---------- PASSAGE TO READ

This post is prompted by something Jack Baty posted, and so is kind of directed toward him, but is more about blogging in general. In his post, Jack mentions that his posts are more widely and automatically distributed by way of RSS and his micro.blog account. And his post suggests that this wider dissemination has made him somewhat self-conscious about his writing. His reaction is to default to not "syndicating" his content via RSS ("really simple syndication").

The marmot is similarly re-distributed by way of micro.blog, to my Mastodon account.

I'm ambivalent about Mastodon, but I'm willing to participate, largely as a guest of the kind and generous Rob Fahrni, who runs a small instance at curmudgeon.cafe.

I've been blogging a long time. I'm pretty sure Jack's been blogging nearly as long. Maybe longer? Writing online is a public act. I am self-conscious as I do it, and from time to time it can be uncomfortable. Writing in an offline tool like Tinderbox makes "publishing" a more deliberate process. (Offline in the sense that my posts aren't as "live" as they might be if I were writing in the browser. Tinderbox can be as connected to the web as you want it to be. See here.)

In my now former blog, Groundhog Day, which still exists as a large Tinderbox document here in marmot central, I had a container called "The cooler." I'd start writing an angry post and think twice about it and park it in the cooler to think about it before I posted it. There's a lot of stuff in "the cooler," much of it unfinished. I'm inclined to believe it's no great loss to the world that it never felt the delicate touch of Google's robot crawlers.

In the marmot, one of the Displayed Attributes ("Properties," Obsidian, take note.) in each post is a boolean checkmark HTMLDontExport. After writing a post, I can preview how it will appear online. Reading it in Preview helps in editing. Spelling errors or awkward construction that were missed in the main editing view become more apparent. If I'm confident I'm not going to utterly embarrass myself, I then tick the HTMLDontPublish check box and export the marmot. Only thing left to do at that point is sync the folder to the server, which I haven't automated yet.

So posting is a fairly deliberate act, with a fair amount of "friction" that allows me to kind of check my inclination to be glib or snarky. It sometimes doesn't work, but trust me, you don't see the worst of my online self. That guy was mostly on Facebook and Twitter, and I didn't care for him much either.

But the point of having a blog is to share those thoughts, not hide them. And publicly sharing thoughts and ideas can be a fraught thing. Ego is involved, vulnerability, our old friends Dunning and Krueger, the chance to be publicly foolish or wrong. I mean, if you're not a little self-conscious, you're probably doing it wrong.

So having gone to the trouble of buying a domain name, paying for hosting, writing a post and publishing it, yeah, put it out there!

RSS is a superpower. Back in the early days, blogrolls were kind of two things. One was to show who you read and thought was worth sharing. The other was a convenient list of bookmarks you could visit, even if you were away from your own browser, to see if they'd posted anything new. With RSS, that "discovery" portion is centralized and simplified for you.

But RSS is also an enabling technology, a glue-layer or wedge that other services, like micro.blog and Mastodon can leverage, so why not take advantage of it?

And besides, nobody cares about your blog.

Embrace the RSS. Cast your posts to the wind!

--------------------
---------- INPUT DATA

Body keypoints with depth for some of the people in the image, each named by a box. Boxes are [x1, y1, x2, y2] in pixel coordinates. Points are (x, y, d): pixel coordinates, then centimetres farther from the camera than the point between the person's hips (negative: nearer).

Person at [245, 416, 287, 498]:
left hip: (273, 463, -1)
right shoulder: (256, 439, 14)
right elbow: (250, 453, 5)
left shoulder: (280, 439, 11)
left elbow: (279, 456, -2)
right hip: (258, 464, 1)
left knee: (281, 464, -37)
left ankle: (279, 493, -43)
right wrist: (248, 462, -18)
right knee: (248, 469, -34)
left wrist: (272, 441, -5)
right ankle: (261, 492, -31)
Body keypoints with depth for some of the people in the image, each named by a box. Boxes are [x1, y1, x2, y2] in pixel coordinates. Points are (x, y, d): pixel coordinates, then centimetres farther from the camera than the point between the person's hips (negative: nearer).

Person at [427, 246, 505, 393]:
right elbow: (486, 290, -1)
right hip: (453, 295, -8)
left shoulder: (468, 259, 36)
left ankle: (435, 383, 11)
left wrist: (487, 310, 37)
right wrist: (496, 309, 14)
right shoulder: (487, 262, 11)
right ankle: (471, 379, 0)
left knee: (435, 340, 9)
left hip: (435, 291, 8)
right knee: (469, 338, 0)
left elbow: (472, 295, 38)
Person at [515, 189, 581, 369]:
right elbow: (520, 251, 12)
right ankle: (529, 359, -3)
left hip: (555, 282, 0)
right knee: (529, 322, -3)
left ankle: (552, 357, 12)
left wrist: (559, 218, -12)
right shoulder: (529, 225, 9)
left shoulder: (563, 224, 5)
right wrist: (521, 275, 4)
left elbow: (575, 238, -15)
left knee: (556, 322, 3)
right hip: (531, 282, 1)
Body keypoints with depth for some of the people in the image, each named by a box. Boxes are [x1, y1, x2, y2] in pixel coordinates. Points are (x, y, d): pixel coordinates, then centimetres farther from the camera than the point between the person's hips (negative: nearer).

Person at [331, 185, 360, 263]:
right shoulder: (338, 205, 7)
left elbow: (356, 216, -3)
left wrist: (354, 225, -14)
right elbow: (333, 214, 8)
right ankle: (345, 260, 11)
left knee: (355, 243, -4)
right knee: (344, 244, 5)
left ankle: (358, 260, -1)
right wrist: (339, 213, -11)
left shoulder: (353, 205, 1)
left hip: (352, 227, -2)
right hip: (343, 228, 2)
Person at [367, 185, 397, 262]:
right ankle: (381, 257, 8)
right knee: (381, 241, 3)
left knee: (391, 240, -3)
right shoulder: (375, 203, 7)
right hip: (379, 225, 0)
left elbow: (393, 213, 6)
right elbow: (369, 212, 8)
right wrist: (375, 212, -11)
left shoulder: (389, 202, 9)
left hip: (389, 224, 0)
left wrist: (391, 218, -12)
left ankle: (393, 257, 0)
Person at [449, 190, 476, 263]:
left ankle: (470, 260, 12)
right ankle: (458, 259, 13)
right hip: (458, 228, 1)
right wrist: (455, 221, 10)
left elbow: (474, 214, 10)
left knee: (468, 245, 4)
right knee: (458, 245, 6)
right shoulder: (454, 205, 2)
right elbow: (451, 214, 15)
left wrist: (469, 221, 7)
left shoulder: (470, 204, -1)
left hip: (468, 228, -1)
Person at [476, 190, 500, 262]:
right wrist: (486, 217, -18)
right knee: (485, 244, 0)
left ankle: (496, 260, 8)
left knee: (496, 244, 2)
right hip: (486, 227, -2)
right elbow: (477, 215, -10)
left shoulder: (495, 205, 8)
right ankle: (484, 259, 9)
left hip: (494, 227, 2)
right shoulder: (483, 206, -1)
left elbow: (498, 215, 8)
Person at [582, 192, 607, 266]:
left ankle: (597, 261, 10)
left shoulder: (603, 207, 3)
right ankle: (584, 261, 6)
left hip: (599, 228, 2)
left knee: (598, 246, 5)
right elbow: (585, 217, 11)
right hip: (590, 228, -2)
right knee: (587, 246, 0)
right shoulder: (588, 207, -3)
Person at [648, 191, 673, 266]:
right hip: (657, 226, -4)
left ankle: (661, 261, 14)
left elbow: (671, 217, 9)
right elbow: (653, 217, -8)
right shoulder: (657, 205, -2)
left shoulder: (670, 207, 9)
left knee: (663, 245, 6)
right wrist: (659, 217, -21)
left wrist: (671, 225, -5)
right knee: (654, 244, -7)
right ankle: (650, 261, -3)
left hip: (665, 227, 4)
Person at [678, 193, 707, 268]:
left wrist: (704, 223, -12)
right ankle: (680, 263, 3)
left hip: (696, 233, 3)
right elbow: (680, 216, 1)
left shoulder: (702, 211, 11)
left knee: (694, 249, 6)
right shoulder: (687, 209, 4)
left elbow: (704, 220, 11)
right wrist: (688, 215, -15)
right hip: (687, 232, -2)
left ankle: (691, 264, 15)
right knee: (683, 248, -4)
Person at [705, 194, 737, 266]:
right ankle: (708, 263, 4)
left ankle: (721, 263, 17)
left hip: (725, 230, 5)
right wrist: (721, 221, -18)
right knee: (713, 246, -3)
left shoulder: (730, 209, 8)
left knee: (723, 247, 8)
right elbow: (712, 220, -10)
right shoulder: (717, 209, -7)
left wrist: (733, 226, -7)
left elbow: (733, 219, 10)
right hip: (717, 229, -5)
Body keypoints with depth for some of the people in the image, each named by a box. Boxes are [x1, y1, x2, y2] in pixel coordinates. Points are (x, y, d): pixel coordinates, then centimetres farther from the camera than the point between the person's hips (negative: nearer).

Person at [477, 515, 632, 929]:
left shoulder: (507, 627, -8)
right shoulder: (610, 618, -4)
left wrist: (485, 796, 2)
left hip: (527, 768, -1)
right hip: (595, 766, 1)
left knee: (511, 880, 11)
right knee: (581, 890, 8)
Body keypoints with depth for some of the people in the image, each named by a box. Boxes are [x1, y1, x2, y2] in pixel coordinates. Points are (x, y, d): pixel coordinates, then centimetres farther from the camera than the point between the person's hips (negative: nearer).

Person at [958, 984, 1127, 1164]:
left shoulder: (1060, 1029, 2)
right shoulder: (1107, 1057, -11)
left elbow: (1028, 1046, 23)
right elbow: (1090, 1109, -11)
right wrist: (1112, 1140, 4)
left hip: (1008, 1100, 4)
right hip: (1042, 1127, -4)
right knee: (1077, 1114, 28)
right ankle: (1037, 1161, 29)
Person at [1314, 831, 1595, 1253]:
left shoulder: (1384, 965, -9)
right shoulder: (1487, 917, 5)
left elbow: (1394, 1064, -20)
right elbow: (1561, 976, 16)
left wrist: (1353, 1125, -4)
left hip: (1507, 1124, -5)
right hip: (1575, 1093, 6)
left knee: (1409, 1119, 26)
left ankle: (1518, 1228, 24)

--------------------

* PROBLEMS TO SOLVE *
**A.** Output the part of the blog post between "This post is" and "my Mastodon account.", inclusive, word for word.
**B.** In the blog post, what was the container in the Groundhog Day blog called where angry posts were parked before being posted?
The records can be ignored.

* RESPONSES *
**A.**
This post is prompted by something Jack Baty posted, and so is kind of directed toward him, but is more about blogging in general. In his post, Jack mentions that his posts are more widely and automatically distributed by way of RSS and his micro.blog account. And his post suggests that this wider dissemination has made him somewhat self-conscious about his writing. His reaction is to default to not "syndicating" his content via RSS ("really simple syndication").

The marmot is similarly re-distributed by way of micro.blog, to my Mastodon account.

**B.** "The cooler."